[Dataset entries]
- - - - -
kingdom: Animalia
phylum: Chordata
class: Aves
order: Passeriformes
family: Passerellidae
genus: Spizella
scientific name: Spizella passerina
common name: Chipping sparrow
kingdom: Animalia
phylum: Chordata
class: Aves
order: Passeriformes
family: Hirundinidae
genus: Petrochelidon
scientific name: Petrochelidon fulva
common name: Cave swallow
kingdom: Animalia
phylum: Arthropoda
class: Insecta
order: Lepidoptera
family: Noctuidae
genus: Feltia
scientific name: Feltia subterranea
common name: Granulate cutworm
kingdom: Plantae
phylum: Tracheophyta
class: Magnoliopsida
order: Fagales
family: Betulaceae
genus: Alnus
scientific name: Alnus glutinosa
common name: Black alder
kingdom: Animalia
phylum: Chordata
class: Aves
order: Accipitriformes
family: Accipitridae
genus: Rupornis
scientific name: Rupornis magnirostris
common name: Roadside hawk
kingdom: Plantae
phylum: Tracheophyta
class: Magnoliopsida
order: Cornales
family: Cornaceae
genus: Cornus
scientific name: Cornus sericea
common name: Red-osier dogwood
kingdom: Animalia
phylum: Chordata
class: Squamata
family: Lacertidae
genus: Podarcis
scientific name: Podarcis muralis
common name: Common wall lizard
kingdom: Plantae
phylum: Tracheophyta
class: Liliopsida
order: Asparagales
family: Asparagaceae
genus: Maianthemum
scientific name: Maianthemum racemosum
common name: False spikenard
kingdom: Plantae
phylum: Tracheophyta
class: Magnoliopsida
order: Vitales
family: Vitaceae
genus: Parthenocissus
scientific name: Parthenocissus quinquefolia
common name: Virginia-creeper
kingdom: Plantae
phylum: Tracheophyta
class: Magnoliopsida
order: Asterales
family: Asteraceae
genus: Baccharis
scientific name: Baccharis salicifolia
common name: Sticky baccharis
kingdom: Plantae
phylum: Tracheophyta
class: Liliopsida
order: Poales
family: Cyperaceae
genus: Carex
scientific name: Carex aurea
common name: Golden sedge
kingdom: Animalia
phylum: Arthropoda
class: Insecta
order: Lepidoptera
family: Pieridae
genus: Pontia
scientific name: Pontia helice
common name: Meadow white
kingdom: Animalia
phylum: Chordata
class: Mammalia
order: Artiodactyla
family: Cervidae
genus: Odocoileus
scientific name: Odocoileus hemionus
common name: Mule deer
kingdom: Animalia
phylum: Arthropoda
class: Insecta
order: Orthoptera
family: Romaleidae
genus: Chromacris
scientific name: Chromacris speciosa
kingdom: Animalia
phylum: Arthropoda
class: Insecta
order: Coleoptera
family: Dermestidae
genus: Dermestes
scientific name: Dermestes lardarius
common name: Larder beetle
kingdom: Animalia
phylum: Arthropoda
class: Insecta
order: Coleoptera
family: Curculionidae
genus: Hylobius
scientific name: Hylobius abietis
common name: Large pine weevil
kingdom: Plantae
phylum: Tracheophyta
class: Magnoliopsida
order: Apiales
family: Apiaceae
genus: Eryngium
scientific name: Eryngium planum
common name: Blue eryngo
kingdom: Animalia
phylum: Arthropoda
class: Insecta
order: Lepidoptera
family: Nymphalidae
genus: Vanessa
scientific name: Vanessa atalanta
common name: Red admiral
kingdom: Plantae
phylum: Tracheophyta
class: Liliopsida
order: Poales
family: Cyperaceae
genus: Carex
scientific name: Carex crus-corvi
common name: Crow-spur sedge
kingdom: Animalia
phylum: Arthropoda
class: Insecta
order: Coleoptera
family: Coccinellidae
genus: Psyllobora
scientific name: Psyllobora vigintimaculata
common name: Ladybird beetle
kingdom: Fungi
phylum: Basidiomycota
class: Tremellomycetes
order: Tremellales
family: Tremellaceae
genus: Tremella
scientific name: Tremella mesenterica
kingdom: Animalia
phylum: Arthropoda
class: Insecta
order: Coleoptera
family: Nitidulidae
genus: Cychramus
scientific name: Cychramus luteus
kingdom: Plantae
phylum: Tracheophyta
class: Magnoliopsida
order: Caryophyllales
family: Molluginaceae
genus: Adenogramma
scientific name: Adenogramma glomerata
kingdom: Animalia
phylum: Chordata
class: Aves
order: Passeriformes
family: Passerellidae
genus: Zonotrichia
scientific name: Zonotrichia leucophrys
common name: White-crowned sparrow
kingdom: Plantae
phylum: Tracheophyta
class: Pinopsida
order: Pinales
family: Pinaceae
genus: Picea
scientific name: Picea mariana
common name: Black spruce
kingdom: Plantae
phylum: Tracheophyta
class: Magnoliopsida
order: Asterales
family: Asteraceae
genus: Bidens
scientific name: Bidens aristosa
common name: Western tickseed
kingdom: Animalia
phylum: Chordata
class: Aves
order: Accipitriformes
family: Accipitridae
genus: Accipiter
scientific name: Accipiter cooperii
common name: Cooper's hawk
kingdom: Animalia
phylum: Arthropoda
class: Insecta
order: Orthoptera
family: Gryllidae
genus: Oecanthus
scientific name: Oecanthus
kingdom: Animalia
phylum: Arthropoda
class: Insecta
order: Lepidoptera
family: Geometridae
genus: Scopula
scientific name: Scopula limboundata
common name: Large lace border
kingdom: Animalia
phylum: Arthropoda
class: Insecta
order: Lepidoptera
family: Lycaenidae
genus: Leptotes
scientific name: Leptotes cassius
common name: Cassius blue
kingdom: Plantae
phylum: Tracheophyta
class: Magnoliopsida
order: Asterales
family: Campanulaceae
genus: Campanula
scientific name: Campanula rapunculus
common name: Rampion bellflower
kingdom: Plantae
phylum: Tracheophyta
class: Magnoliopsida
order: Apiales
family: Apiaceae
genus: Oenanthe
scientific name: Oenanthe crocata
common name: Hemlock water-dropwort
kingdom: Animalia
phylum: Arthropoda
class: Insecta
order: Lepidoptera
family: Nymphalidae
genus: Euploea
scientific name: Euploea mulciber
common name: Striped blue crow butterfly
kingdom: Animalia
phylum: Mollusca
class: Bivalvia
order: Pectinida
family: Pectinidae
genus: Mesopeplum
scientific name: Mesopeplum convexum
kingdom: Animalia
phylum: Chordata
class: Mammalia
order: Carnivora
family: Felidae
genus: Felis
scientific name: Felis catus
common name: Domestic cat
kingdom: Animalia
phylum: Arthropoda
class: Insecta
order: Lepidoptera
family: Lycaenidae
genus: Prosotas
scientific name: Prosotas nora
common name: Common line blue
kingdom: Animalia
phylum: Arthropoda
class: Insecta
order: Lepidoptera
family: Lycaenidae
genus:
- - - - -
- The task -
Can you quote word for word the lines of the material above, starting with the line that contains "common name: Meadow white" and going on through the line that contains "common name: Blue eryngo"?

- Solved exercise -
common name: Meadow white
kingdom: Animalia
phylum: Chordata
class: Mammalia
order: Artiodactyla
family: Cervidae
genus: Odocoileus
scientific name: Odocoileus hemionus
common name: Mule deer
kingdom: Animalia
phylum: Arthropoda
class: Insecta
order: Orthoptera
family: Romaleidae
genus: Chromacris
scientific name: Chromacris speciosa
kingdom: Animalia
phylum: Arthropoda
class: Insecta
order: Coleoptera
family: Dermestidae
genus: Dermestes
scientific name: Dermestes lardarius
common name: Larder beetle
kingdom: Animalia
phylum: Arthropoda
class: Insecta
order: Coleoptera
family: Curculionidae
genus: Hylobius
scientific name: Hylobius abietis
common name: Large pine weevil
kingdom: Plantae
phylum: Tracheophyta
class: Magnoliopsida
order: Apiales
family: Apiaceae
genus: Eryngium
scientific name: Eryngium planum
common name: Blue eryngo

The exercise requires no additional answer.